The poster for the Peru Fair in 2015, courtesy, Susan Leader.

By Shawn Cunningham and Cynthia Prairie*
© 2026 Telegraph Publishing LLC

After more than 40 years in, the annual Peru Fair’s 2025 edition was its last, organizers recently announced, much to the surprise of many vendors and fairgoers. The fair began as a tag sale in 1978 according to the organization’s website.

In a Jan. 22 email to vendors, the board of Peru Fair Inc. said there would be no fair in 2026 “and in future years at this time.” The highly anticipated September event highlighted local craftspeople, artists and musicians, food vendors and organizations and acted as a fund-raiser for college scholarships for Peru students and for the Peru Fire Department.

According to the email a “careful assessment” concluded “that financial constraints, transportation and logistical challenges, and ongoing difficulties in securing enough volunteers make it no longer feasible to host the Fair at the level our community deserves.”

“We have challenges that other towns don’t have” a Fair board member told The Telegraph on Monday.

Nordic Harmoni made an annual appearance at the Peru Fair and was part of the parade. Telegraph image from 2015.

Citing the lack of WiFi and parking, which meant hiring buses to move visitors to and from parking at the Bromley Ski Area, the board member said that the lack of volunteers was not the only reason for closing down. “If it was just volunteers, we would have managed.”

The board member also said that the fair is obliged to pay “up front” for so much including the buses.

The closing came as a surprise and disappointment to many, especially considering that last September’s event was substantially larger than previous years with more vendors and seemingly larger crowds. Asked if it was perhaps too large, the board member said no and that reducing the number of vendors would not reduce the expenses.

“It holds near and dear to many,” the board member said, adding, “but the Peru Fair has dissolved before and come back before.”

“Of all the comments (on the end of the Fair), vendors have been the most understanding,” the board member said.
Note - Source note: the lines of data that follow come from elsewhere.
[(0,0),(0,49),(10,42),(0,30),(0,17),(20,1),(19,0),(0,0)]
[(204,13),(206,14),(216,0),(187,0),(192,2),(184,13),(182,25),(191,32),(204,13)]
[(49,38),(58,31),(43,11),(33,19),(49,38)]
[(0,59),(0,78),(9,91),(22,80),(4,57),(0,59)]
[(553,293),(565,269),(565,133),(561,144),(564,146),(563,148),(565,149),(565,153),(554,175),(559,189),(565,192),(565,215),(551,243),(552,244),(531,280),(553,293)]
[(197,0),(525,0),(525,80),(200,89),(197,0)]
Pigs would roast all night on the open fire in time to carve up and serve during the Peru Fair. Accompanying the slow-cooked pork were beans, apple sauce, cole slaw and bread. And Proceeds benefit the Peru Fire Department. Telegraph photo from 2013.

And while the 2025 fair was a success, the board had “concerns about not being able to continue to deliver the Fair in a sustainable, safe, and successful way are real” according to its email to vendors.
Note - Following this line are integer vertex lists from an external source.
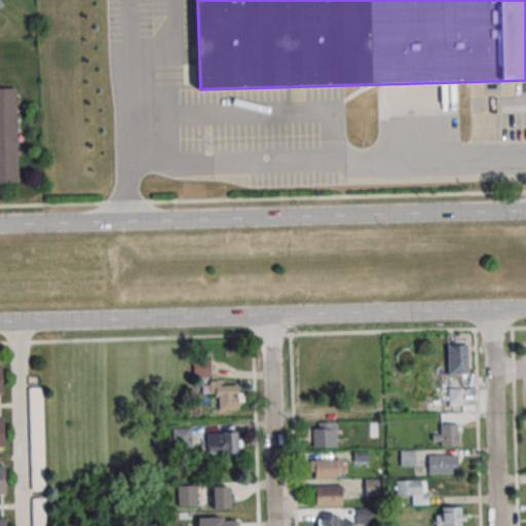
[(0,184),(16,184),(16,87),(0,87),(0,184)]
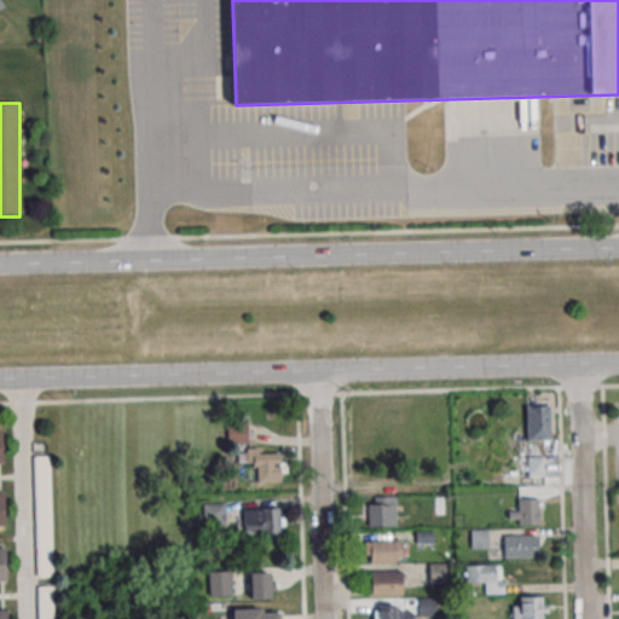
[(526,405),(526,440),(550,440),(550,405),(526,405)]
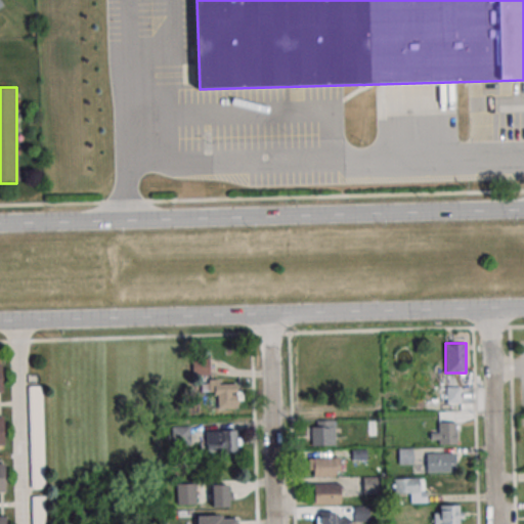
[(210,358),(193,358),(193,374),(210,374),(210,358)]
Among that group of fair vendors is Andover potter Susan Leader, who began selling her pottery there more than 40 years ago. Leader says that when she thinks about Peru Fair, “I have warm feelings. Who else gives you love, money and community?” (You can read Susan’s 2020 column about the fair by clicking here.)

For a number of years, Leader’s husband musician John Specker,  opened the fair by playing his fiddle at the front of the morning  parade that officially opened the fair. That tradition had been carried on my their daughter Ida Mae.

“We have gone as a family,” recalls Leader. “John played there as a street musician in our 30s. It’s been a whole life, its been this wonderful local fair where we made lifelong friends. When we first started, it was in late September and (our) kids would come with kids of other local vendors (for) these long glorious days of community and friendship. We lived in a one room cabin and were trying to figure out if we could turn this pottery into a lifelong business.

A shopper picks out pieces from Susan Leader’s pottery booth in 2015.Telegraph Publishing photo.

“The Peru Fair actually made me feel like I could earn a living in pottery in Vermont. When I think of the Peru Fair I think of my life,” says Leader. “I might not think about it much till next September but it will be an empty space in my heart that I never expect to fill.”

Cynthia Prairie and Shawn Cunningham, under the banner of Fight Scurvy, Drink Lemonade, have been vending at the Peru Fair for at least 12 years. They too will greatly miss the Peru Fair.